WASHINGTON: The Space Launch System (SLS) NASA’s most powerful rocket ever that will launch an uncrewed Orion spacecraft to a stable orbit beyond the Moon in 2018 will also carry 13 tiny satellites to test innovative ideas.
These small satellite secondary payloads or “CubeSats” will carry science and technology investigations to help pave the way for future human exploration in deep space, including the journey to Mars.
SLS’ first flight, referred to as Exploration Mission-1 (EM-1), provides the rare opportunity for these small experiments to reach deep space destinations, as most launch opportunities for CubeSats are limited to low-Earth orbit.
“The 13 CubeSats that will fly to deep space as secondary payloads aboard SLS on EM-1 showcase the intersection of science and technology, and advance our journey to Mars,” said NASA deputy administrator Dava Newman in a statement.
While Near-Earth Asteroid Scout or NEA Scout will perform reconnaissance of an asteroid, take pictures and observe its position in space, “BioSentinel” CubeSat will use yeast to detect, measure and compare the impact of deep space radiation on living organisms over long duration in deep space.
“Lunar Flashlight” will look for ice deposits and identify locations where resources may be extracted from the lunar surface while “LunaH-Map” will map hydrogen within craters and other permanently shadowed regions throughout the moon’s south pole.
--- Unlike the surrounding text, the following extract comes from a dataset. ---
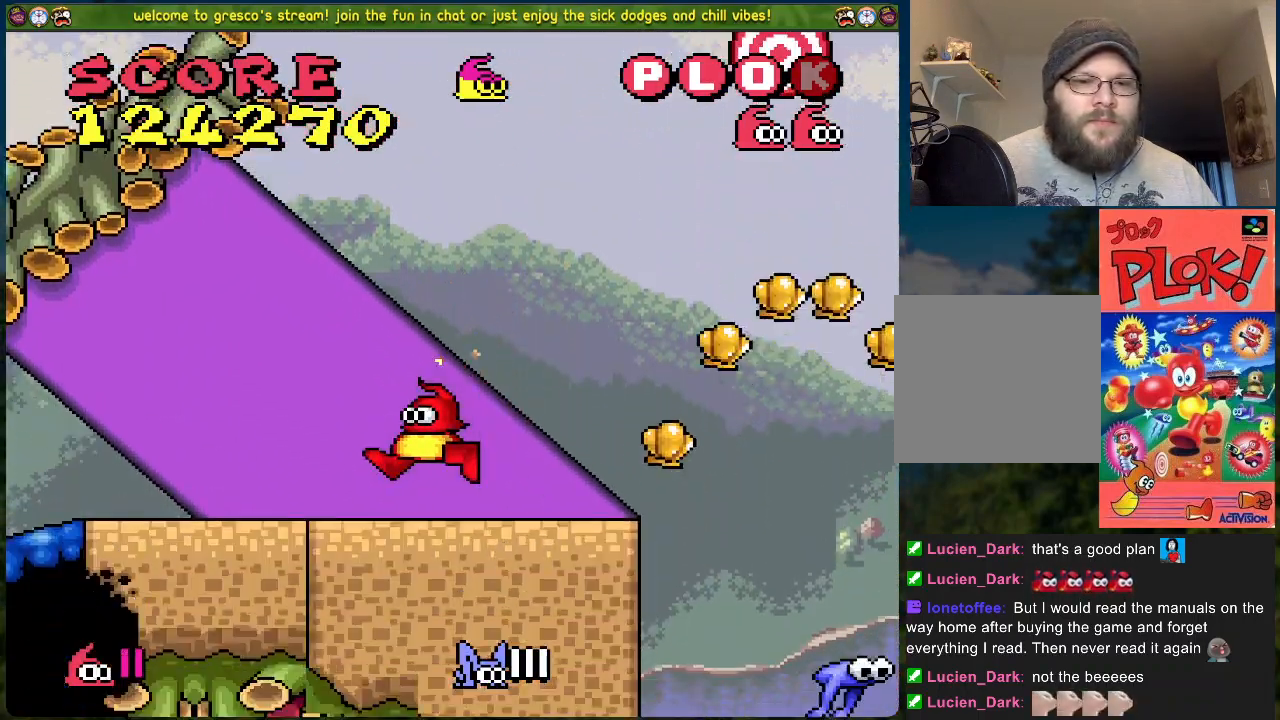
{"buttons": ["DPAD_RIGHT"], "left_stick": "center", "events": [[167, "DPAD_RIGHT", "down"]]}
“The SLS is providing an incredible opportunity to conduct science missions and test key technologies beyond low-Earth orbit,” added Bill Hill, deputy associate administrator for Exploration Systems Development at NASA.
“This rocket has the unprecedented power to send Orion to deep space plus room to carry 13 small satellites payloads that will advance our knowledge about deep space with minimal cost,” he informed.
NASA has also reserved three slots for payloads from international partners. Discussions to fly those three payloads are ongoing, and they will be announced at a later time.
On this first flight, SLS will launch the Orion spacecraft to a stable orbit beyond the moon to demonstrate the integrated system performance of Orion and the SLS rocket prior to the first crewed flight.